13. Gérer la sous-traitance : les sous-traitants doivent présenter des garanties suffisantes en matière de sécurité des données (ex : ils doivent être en mesure de présenter une politique de sécurité des systèmes d’information). Les obligations et responsabilités des sous-traitants doivent être déterminées dans le contrat de prestation de service, conformément aux exigences prévues à l’article 28 du RGPD (accord écrit, détermination de la nature et l’étendue du traitement de données confié, de l’obligation de confidentialité, des modalités du recours à la sous-traitance ultérieure, des modalités de suppression des données à l’issue de la mission, etc.). Il est également recommandé de procéder à des audits réguliers des sous-traitants.
14. Sécuriser les échanges avec d’autres organismes : les données envoyées d’un organisme à un autre doivent être protégées, a fortiori lorsque ces données sont sensibles. Il est recommandé d’utiliser des canaux distincts pour adresser d’une part le fichier contenant des données à caractère personnel et d’autre part la clé permettant d’ouvrir ce fichier (ex : le mot de passe).
15. Protéger les locaux : l’accès aux locaux doit être restreint aux personnes habilitées (ex : clés, codes, badges, technologies biométriques). Il est possible de prévoir une surveillance des locaux pour autant que cette surveillance soit conforme aux dispositions du Code du travail (vidéosurveillance, télésurveillance).

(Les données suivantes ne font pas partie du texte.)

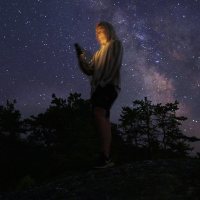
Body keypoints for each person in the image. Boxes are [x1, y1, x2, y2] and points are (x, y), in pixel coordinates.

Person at [75, 21, 123, 168]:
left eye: (101, 30)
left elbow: (114, 64)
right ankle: (105, 156)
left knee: (99, 113)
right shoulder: (98, 54)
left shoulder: (115, 44)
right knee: (102, 117)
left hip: (107, 86)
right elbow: (90, 70)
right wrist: (80, 57)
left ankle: (104, 156)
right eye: (97, 32)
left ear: (108, 30)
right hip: (99, 88)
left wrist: (103, 83)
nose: (98, 34)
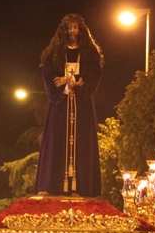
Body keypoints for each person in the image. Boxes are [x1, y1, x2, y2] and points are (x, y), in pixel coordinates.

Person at [35, 13, 104, 196]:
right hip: (60, 106)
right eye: (69, 27)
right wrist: (65, 86)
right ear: (63, 30)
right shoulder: (54, 53)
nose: (72, 31)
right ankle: (50, 186)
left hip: (82, 107)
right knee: (55, 142)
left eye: (75, 27)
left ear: (81, 29)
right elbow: (49, 75)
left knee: (82, 144)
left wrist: (74, 81)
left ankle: (80, 188)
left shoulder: (89, 54)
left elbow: (94, 74)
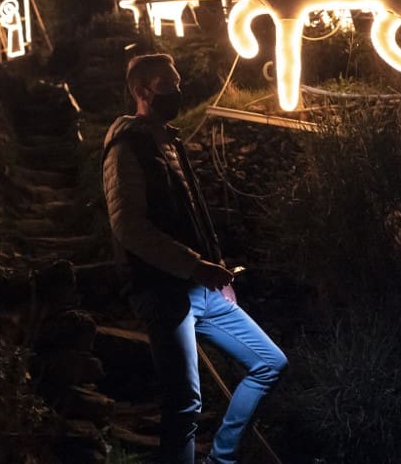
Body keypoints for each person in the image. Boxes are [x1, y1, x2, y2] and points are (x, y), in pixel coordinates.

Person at [102, 53, 286, 464]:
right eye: (166, 85)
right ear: (140, 90)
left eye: (177, 83)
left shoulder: (170, 138)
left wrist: (218, 273)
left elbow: (192, 215)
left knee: (269, 362)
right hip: (163, 288)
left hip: (203, 286)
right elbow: (128, 227)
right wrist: (193, 264)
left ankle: (220, 459)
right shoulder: (126, 145)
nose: (177, 92)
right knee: (185, 403)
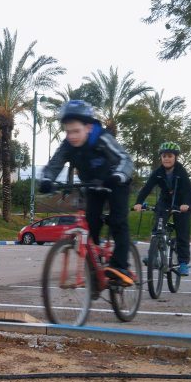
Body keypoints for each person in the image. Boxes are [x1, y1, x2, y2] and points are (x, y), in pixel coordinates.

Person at [38, 100, 136, 286]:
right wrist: (46, 180)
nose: (72, 136)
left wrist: (118, 176)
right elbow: (54, 164)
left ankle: (121, 267)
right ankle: (96, 269)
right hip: (92, 185)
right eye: (68, 132)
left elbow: (125, 159)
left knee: (117, 221)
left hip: (116, 183)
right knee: (91, 222)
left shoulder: (102, 138)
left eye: (76, 131)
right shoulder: (67, 145)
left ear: (89, 127)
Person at [132, 141, 191, 276]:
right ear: (161, 157)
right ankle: (154, 256)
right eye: (164, 156)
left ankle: (183, 263)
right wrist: (139, 202)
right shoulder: (158, 172)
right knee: (157, 228)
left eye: (170, 156)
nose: (166, 159)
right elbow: (147, 187)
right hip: (165, 201)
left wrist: (186, 204)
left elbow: (188, 190)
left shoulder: (181, 171)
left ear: (175, 157)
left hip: (181, 203)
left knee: (182, 233)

Enfin, la sécurité des locaux peut également être garantie par la mise en place de détecteurs de fumée et l’installation d’extincteurs.
16. Encadrer les développements informatiques : l’article 25 du RGPD consacre les principes de protection des données dès la conception et par défaut. Ces principes impliquent la prise en compte de la protection des données aux prémices du développement d’un nouveau projet (ex : développement d’un nouveau service, mise en place d’une nouvelle technique de marketing, conception d’un nouveau logiciel ou application). A ce titre, les données collectées doivent être limitées à celles qui sont strictement nécessaires pour atteindre la finalité au regard de laquelle elles sont collectées (ex : il n’est pas envisageable de recueillir des informations relatives au revenu d’une personne lorsque ses données sont collectées afin de lui adresser des offres commerciales). Cette exigence implique notamment d’éviter le recours à des zones de commentaires libres qui ne permettent pas d’assurer un traitement objectif des données.
17. Chiffrer, garantir l’intégrité ou signer : le chiffrement permet de rendre confidentielle une donnée. Ainsi, dans l’hypothèse où une personne non autorisée accède à cette donnée, elle ne pourra pas en prendre connaissance sans clé de déchiffrement. Les fonctions de hashage permettent quant à elles d’assurer l’intégrité des données (un algorithme va proposer une empreinte encodée d’une donnée qui a pour fonction d’empêcher la lecture de la version originale de cette donnée). Enfin, les signatures numériques ont vocation à assurer l’intégrité, la provenance et l’authenticité de la donnée.
A l’heure où les sanctions de la CNIL pour atteinte à la sécurité des données se multiplient [1], il est vivement recommandé aux organismes de faire un état des lieux des mesures de sécurité qu’ils ont mises en place et d’en vérifier l’efficacité.